La dominación suní ha sido habitual incluso en los territorios donde los chiíes tradicionalmente han sido mayoritarios, como ocurrió en Irak y actualmente sucede en Bahrein y Azerbaiyán. Fuera de las fronteras de Irán, ninguna comunidad chií ha disfrutado de su propio Estado. Únicamente en India, el Estado de Awadh gozó de libertad durante cerca de un siglo. En Líbano, Afganistán, Arabia Saudí y Pakistán son minorías más o menos sujetas a la sandalia suní. En este último país, se han convertido en la comunidad chií más numerosa del mundo después de Irán, pero la división interna, que se remonta a 1947, evita que puedan asaltar el poder, aunque tengan un relativo peso específico.
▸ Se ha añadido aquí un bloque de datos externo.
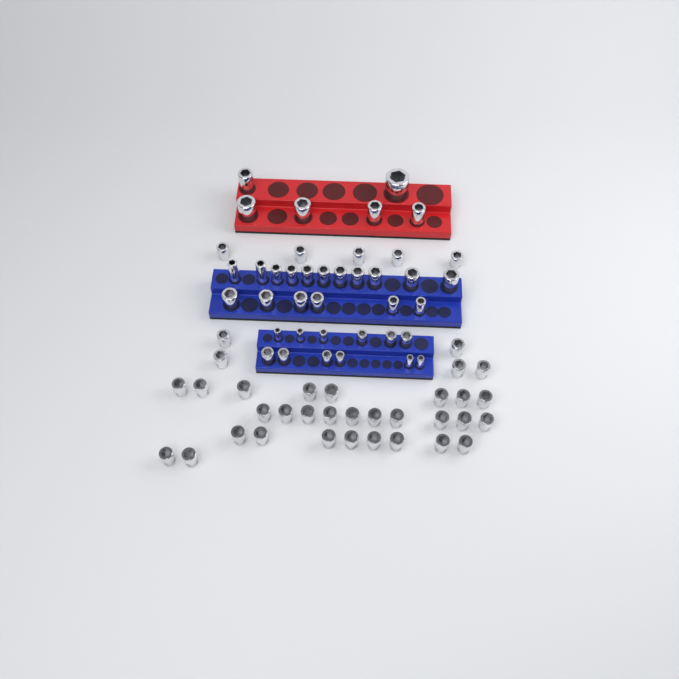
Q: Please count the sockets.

Los chiíes han sufrido, asimismo, la marginación social. Tradicionalmente, han poblado el escalafón más bajo en la pirámide económica y se han visto relegados a vivir en el campo o en guetos. Este estatus, unido a los 13 siglos de persecuciones que jalonan su odisea, les ha modelado un carácter peculiar: suelen ser perseverantes, pacientes, con gran capacidad de sufrimiento, desconfiados, determinados y fieros. Incluso despiadados cuando se les han instado al combate. Y con ciega vocación por el martirio, ya que sus fundadores perecieron asesinados. Extinguidos, gracias a la pujanza de Irán, los tiempos en que debían ocultar su fe para no ser atacados, aspiran a un renacer que les conduzca a su época más dorada.

Son una minoría: el 15% de los 1.500 millones de musulmanes que hay en el mundo. Pero la creciente afirmación de Irán como una potencia chií en Oriente Medio y su ascenso al poder en Irak parecen haberles devuelto el orgullo tras siglos de represión y desprecio.